What this task involves:
Pick up the post on why a business's email list is its most valuable asset after its final sentence and keep writing it.

Text segment:
Posted by Adam Kreitman on September 15, 2008

The List.

More specifically, the email list you keep of your prospects and customers is your online business’ most valuable asset. These email addresses are from people who have expressed an interest in what you do or, even better, have already given you money for doing it.

Why is the List so important?

Because it allows you to keep in touch with these VIPs on a regular basis.

This is how you keep yourself on people’s minds.
This is how you build relationships.
This is how you earn their trust.
This is how you make it easier for them to buy from you.

Another reason the list is so powerful is that email will likely be the most effective tool you have to drive traffic to your site and sales to your business. This is because email is very personal form of communication and the traffic you drive from email will generally be much more targeted and productive than traffic from other sources.

Be sure to pay special attention to your customer email list. Many marketers ignore customers, past and present, when marketing. This is a huge mistake. It is FAR easier (and cheaper) to get money from people who have already shown a willingness to do so than going out and try to convince new prospects to spend their money with you.

Data records:
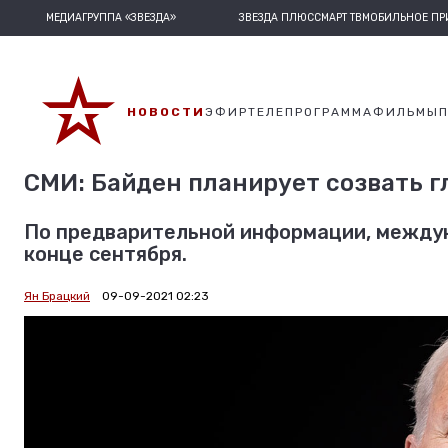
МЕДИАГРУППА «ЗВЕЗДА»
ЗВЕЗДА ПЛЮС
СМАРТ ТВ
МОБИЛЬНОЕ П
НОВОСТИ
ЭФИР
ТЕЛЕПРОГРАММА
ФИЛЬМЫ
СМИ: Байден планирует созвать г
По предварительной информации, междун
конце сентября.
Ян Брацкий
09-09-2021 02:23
...
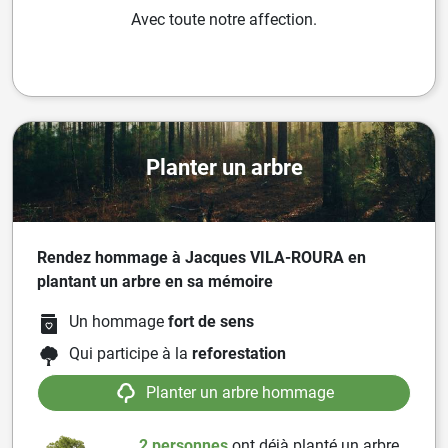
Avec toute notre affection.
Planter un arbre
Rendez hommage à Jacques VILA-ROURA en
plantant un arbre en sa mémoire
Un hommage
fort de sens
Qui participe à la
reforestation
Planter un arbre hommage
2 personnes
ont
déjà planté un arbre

Response box:
So how do you build your list?

Simple – use bribes. No, not an unethical kind of bribe. Use a bribe like a newsletter, whitepaper, special report, or some other piece of useful content.

Have a sign up form on your website and/or blog and let people know that you’ll be happy to send them some free awesome content in exchange for their email address. (FYI – I’ve heard the statistic that if your sign up form asks for more than a name and email address your response rate will fall by 50%. So don’t ask for more than those two pieces of information unless you absolutely need it!).

Once you have their email address, send them the content and then keep in touch. The easiest way to do this is to use an auto responder.  An auto responder is a program that will automatically send an email, or a series of emails to people on your list. If you’re not familiar with auto responders, you can learn more about them here.

One last note about your email list. DO NOT SPAM YOUR LIST. If you send spammy, hard-salesy type emails, you will lose the trust of the people on your list and they’ll unsubscribe in droves. It’s okay to mention new products, services, special offers, etc. – just don’t overdo it.

So as you set out marketing online, try to get people to opt-in to your email list. Build your list, respect those on your list, and provide them with quality content and your list will definitely become your business’ most valuable asset.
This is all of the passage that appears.